(Object localization data)
++++++++++

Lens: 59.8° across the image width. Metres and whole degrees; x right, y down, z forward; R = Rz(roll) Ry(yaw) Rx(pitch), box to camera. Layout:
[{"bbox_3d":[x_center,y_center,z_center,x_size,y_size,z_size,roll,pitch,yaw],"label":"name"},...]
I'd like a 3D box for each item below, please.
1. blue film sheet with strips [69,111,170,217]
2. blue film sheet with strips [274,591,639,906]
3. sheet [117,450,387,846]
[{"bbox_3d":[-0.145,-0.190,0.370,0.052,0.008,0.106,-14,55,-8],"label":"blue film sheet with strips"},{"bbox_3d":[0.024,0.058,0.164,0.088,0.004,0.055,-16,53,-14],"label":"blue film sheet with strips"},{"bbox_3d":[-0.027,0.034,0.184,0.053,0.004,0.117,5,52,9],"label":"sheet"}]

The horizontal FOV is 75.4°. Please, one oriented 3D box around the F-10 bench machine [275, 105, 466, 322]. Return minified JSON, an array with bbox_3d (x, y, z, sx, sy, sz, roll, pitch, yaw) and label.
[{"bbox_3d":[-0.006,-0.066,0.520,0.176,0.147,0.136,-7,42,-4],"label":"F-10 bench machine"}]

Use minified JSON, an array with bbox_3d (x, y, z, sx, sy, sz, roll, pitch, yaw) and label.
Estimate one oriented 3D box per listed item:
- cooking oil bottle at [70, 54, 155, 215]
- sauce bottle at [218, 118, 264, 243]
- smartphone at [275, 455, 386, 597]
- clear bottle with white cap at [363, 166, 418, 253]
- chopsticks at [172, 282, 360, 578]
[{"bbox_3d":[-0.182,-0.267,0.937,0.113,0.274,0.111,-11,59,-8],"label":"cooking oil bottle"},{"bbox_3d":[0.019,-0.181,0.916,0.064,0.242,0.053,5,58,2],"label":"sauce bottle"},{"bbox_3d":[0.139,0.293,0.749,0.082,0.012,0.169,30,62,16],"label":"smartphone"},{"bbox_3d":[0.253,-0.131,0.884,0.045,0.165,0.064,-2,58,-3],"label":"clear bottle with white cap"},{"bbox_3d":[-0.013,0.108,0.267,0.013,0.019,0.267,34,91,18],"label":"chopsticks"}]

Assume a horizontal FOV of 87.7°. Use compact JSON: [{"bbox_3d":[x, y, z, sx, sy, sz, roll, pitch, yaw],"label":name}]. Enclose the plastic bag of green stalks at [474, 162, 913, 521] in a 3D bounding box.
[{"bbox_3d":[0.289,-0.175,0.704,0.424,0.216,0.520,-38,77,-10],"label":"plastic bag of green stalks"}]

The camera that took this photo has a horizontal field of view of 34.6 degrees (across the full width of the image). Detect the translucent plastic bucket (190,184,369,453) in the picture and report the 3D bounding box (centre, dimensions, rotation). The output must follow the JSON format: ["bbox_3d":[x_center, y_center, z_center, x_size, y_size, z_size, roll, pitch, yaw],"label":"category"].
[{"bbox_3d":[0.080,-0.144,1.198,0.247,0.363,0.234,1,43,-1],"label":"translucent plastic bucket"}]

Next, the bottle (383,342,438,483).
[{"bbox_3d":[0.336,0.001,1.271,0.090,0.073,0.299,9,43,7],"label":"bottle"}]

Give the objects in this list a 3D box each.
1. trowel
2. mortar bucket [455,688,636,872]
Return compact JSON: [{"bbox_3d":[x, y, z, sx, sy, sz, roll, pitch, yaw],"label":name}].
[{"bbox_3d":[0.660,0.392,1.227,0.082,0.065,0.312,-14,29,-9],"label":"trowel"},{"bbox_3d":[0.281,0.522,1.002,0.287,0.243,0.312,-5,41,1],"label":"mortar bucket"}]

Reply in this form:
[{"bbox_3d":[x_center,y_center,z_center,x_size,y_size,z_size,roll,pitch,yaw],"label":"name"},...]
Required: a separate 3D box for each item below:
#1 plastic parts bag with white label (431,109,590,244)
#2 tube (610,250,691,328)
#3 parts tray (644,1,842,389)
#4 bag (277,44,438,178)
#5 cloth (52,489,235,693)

++++++++++

Please return exactly the lines that run from the line with "#2 tube (610,250,691,328)" through the end of the records above, both included, and nothing more.

#2 tube (610,250,691,328)
#3 parts tray (644,1,842,389)
#4 bag (277,44,438,178)
#5 cloth (52,489,235,693)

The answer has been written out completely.